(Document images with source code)
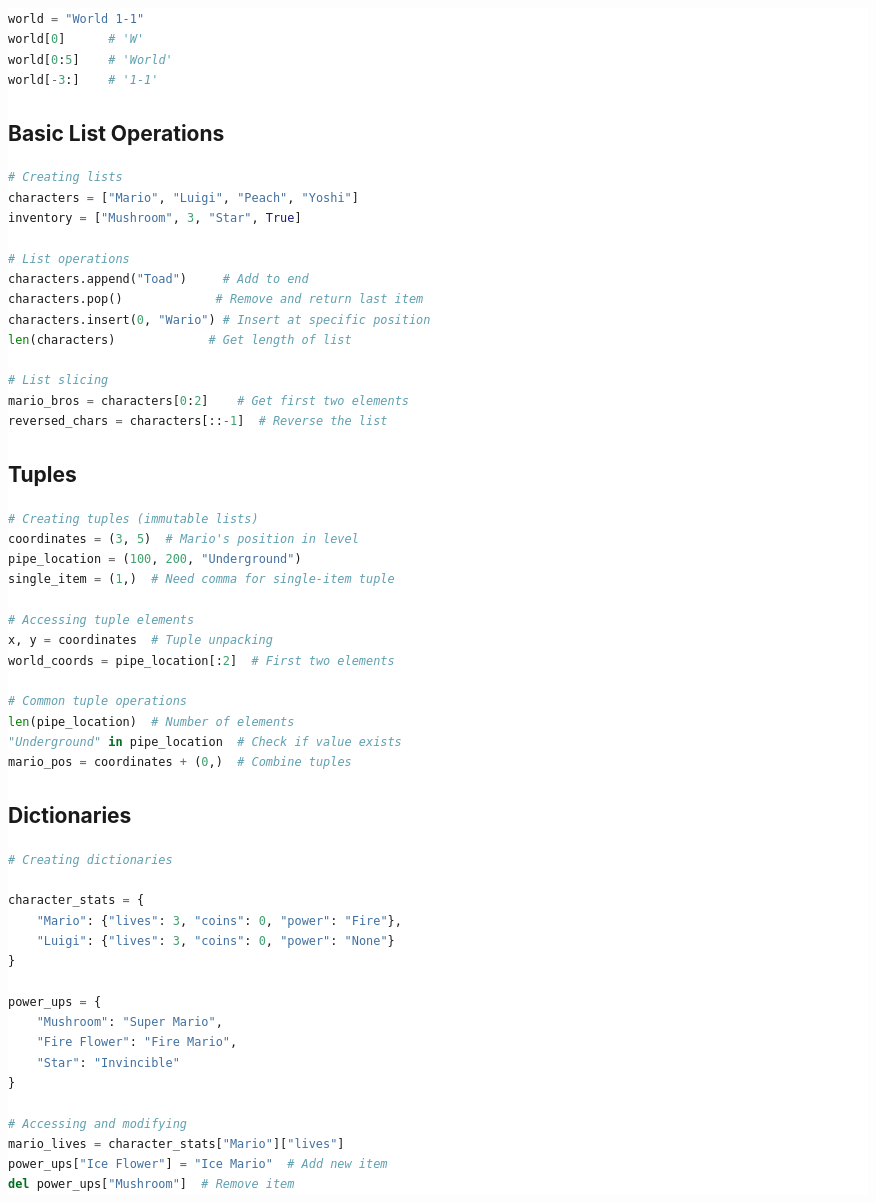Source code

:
 ```python
world = "World 1-1"
world[0]      # 'W'
world[0:5]    # 'World'
world[-3:]    # '1-1'
```

## Basic List Operations

```python
# Creating lists
characters = ["Mario", "Luigi", "Peach", "Yoshi"]
inventory = ["Mushroom", 3, "Star", True]

# List operations
characters.append("Toad")     # Add to end
characters.pop()             # Remove and return last item
characters.insert(0, "Wario") # Insert at specific position
len(characters)             # Get length of list

# List slicing
mario_bros = characters[0:2]    # Get first two elements
reversed_chars = characters[::-1]  # Reverse the list
```

## Tuples

```python
# Creating tuples (immutable lists)
coordinates = (3, 5)  # Mario's position in level
pipe_location = (100, 200, "Underground")
single_item = (1,)  # Need comma for single-item tuple

# Accessing tuple elements
x, y = coordinates  # Tuple unpacking
world_coords = pipe_location[:2]  # First two elements

# Common tuple operations
len(pipe_location)  # Number of elements
"Underground" in pipe_location  # Check if value exists
mario_pos = coordinates + (0,)  # Combine tuples
```

## Dictionaries

```python
# Creating dictionaries

character_stats = {
    "Mario": {"lives": 3, "coins": 0, "power": "Fire"},
    "Luigi": {"lives": 3, "coins": 0, "power": "None"}
}

power_ups = {
    "Mushroom": "Super Mario",
    "Fire Flower": "Fire Mario",
    "Star": "Invincible"
}

# Accessing and modifying
mario_lives = character_stats["Mario"]["lives"]
power_ups["Ice Flower"] = "Ice Mario"  # Add new item
del power_ups["Mushroom"]  # Remove item

```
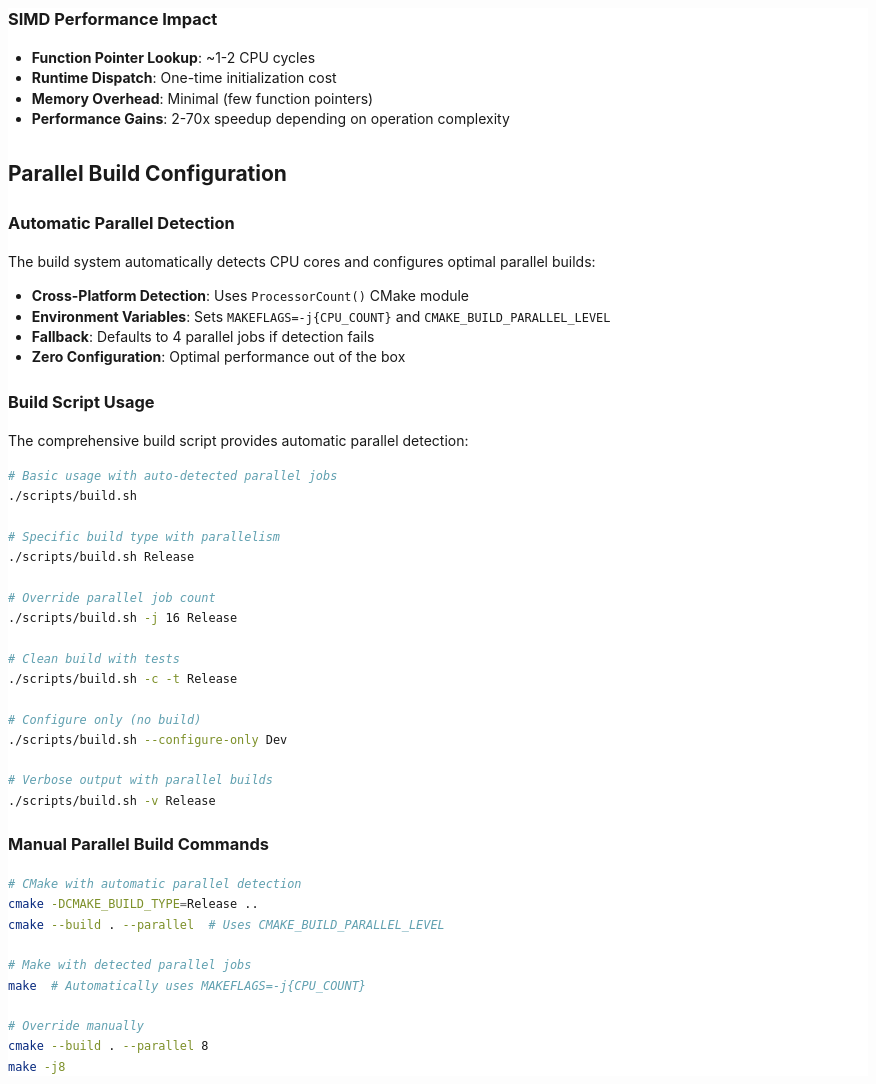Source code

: ### SIMD Performance Impact

- **Function Pointer Lookup**: ~1-2 CPU cycles
- **Runtime Dispatch**: One-time initialization cost
- **Memory Overhead**: Minimal (few function pointers)
- **Performance Gains**: 2-70x speedup depending on operation complexity

## Parallel Build Configuration

### Automatic Parallel Detection

The build system automatically detects CPU cores and configures optimal parallel builds:

- **Cross-Platform Detection**: Uses `ProcessorCount()` CMake module
- **Environment Variables**: Sets `MAKEFLAGS=-j{CPU_COUNT}` and `CMAKE_BUILD_PARALLEL_LEVEL`
- **Fallback**: Defaults to 4 parallel jobs if detection fails
- **Zero Configuration**: Optimal performance out of the box

### Build Script Usage

The comprehensive build script provides automatic parallel detection:

```bash
# Basic usage with auto-detected parallel jobs
./scripts/build.sh

# Specific build type with parallelism
./scripts/build.sh Release

# Override parallel job count
./scripts/build.sh -j 16 Release

# Clean build with tests
./scripts/build.sh -c -t Release

# Configure only (no build)  
./scripts/build.sh --configure-only Dev

# Verbose output with parallel builds
./scripts/build.sh -v Release
```

### Manual Parallel Build Commands

```bash
# CMake with automatic parallel detection
cmake -DCMAKE_BUILD_TYPE=Release ..
cmake --build . --parallel  # Uses CMAKE_BUILD_PARALLEL_LEVEL

# Make with detected parallel jobs
make  # Automatically uses MAKEFLAGS=-j{CPU_COUNT}

# Override manually
cmake --build . --parallel 8
make -j8
```
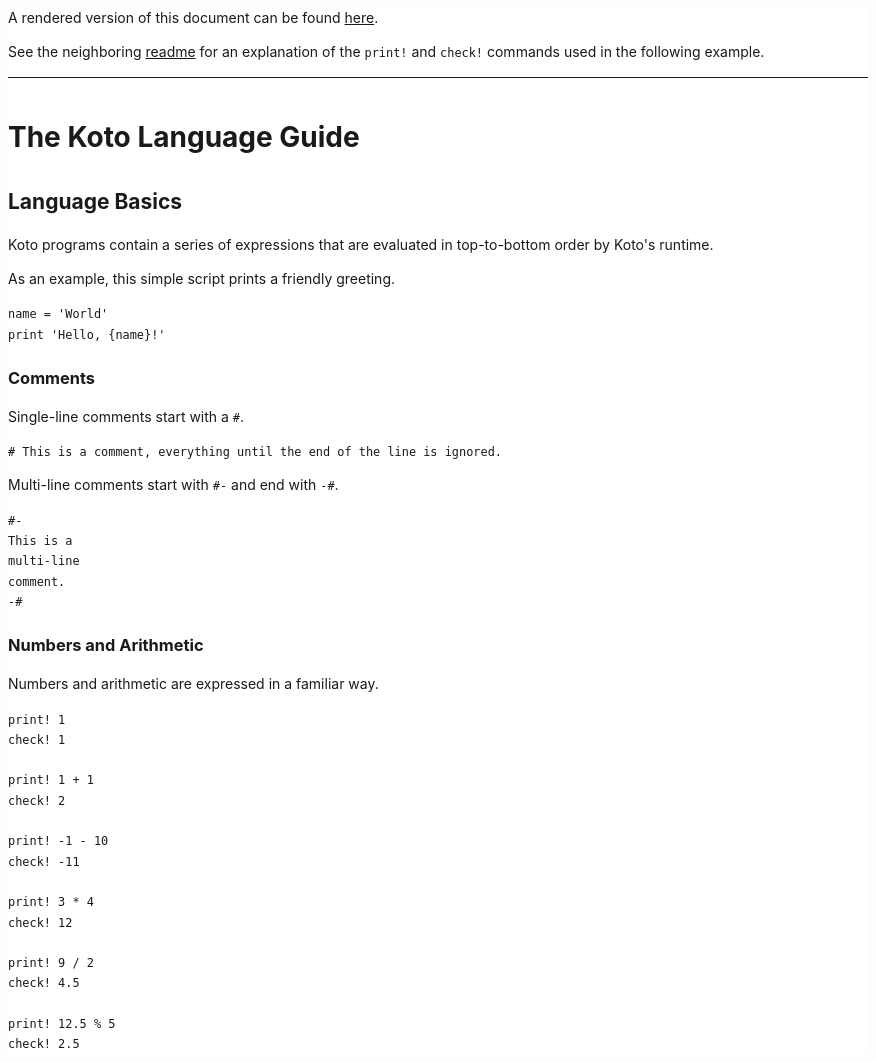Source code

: A rendered version of this document can be found
[here](https://koto.dev/docs/next/language).

See the neighboring [readme](./README.md) for an explanation of the
`print!` and `check!` commands used in the following example.

---

# The Koto Language Guide

## Language Basics

Koto programs contain a series of expressions that are evaluated in
top-to-bottom order by Koto's runtime.

As an example, this simple script prints a friendly greeting.

```koto,skip_run
name = 'World'
print 'Hello, {name}!'
```

### Comments

Single-line comments start with a `#`.

```koto
# This is a comment, everything until the end of the line is ignored.
```

Multi-line comments start with `#-` and end with `-#`.

```koto
#-
This is a
multi-line
comment.
-#
```

### Numbers and Arithmetic

Numbers and arithmetic are expressed in a familiar way.

```koto
print! 1
check! 1

print! 1 + 1
check! 2

print! -1 - 10
check! -11

print! 3 * 4
check! 12

print! 9 / 2
check! 4.5

print! 12.5 % 5
check! 2.5
```
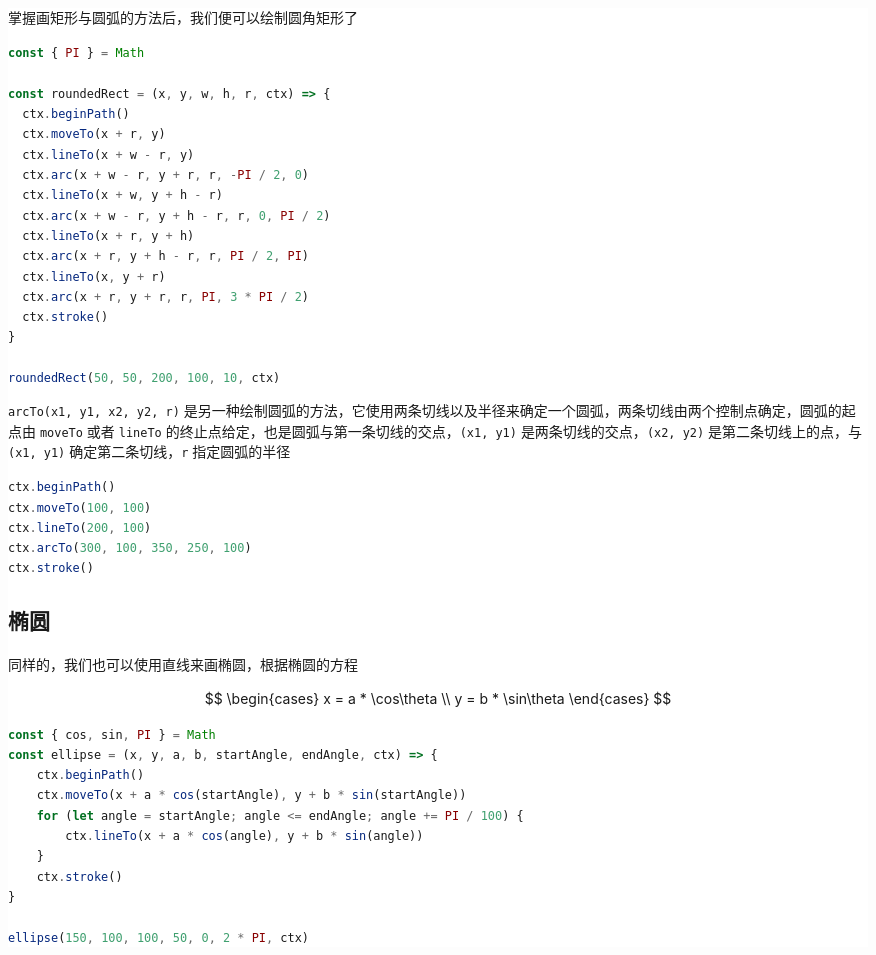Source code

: <iframe src="https://lastknightcoder.github.io/canvas-demos/23.html" width="120%" height="200" style="transform: translateX(-8%);"></iframe>

掌握画矩形与圆弧的方法后，我们便可以绘制圆角矩形了

```js
const { PI } = Math

const roundedRect = (x, y, w, h, r, ctx) => {
  ctx.beginPath()
  ctx.moveTo(x + r, y)
  ctx.lineTo(x + w - r, y)
  ctx.arc(x + w - r, y + r, r, -PI / 2, 0)
  ctx.lineTo(x + w, y + h - r)
  ctx.arc(x + w - r, y + h - r, r, 0, PI / 2)
  ctx.lineTo(x + r, y + h)
  ctx.arc(x + r, y + h - r, r, PI / 2, PI)
  ctx.lineTo(x, y + r)
  ctx.arc(x + r, y + r, r, PI, 3 * PI / 2)
  ctx.stroke()
}

roundedRect(50, 50, 200, 100, 10, ctx)
```

<iframe src="https://lastknightcoder.github.io/canvas-demos/24.html" width="100%" height="200"></iframe>

`arcTo(x1, y1, x2, y2, r)` 是另一种绘制圆弧的方法，它使用两条切线以及半径来确定一个圆弧，两条切线由两个控制点确定，圆弧的起点由 `moveTo` 或者 `lineTo` 的终止点给定，也是圆弧与第一条切线的交点，`(x1, y1)` 是两条切线的交点，`(x2, y2)` 是第二条切线上的点，与 `(x1, y1)` 确定第二条切线，`r` 指定圆弧的半径

```js
ctx.beginPath()
ctx.moveTo(100, 100)
ctx.lineTo(200, 100)
ctx.arcTo(300, 100, 350, 250, 100)
ctx.stroke()
```

<iframe src="https://lastknightcoder.github.io/canvas-demos/25.html" width="100%" height="350"></iframe>

## 椭圆

同样的，我们也可以使用直线来画椭圆，根据椭圆的方程

$$
\begin{cases}
x = a * \cos\theta \\
y = b * \sin\theta 
\end{cases}
$$

```js
const { cos, sin, PI } = Math
const ellipse = (x, y, a, b, startAngle, endAngle, ctx) => {
    ctx.beginPath()
    ctx.moveTo(x + a * cos(startAngle), y + b * sin(startAngle))
    for (let angle = startAngle; angle <= endAngle; angle += PI / 100) {
        ctx.lineTo(x + a * cos(angle), y + b * sin(angle))
    }
    ctx.stroke()
}

ellipse(150, 100, 100, 50, 0, 2 * PI, ctx)
```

### Brief
Scan the records above for the string "lives", then copy each line where it turns up.

### Worked solution
    "Mario": {"lives": 3, "coins": 0, "power": "Fire"},
    "Luigi": {"lives": 3, "coins": 0, "power": "None"}
mario_lives = character_stats["Mario"]["lives"]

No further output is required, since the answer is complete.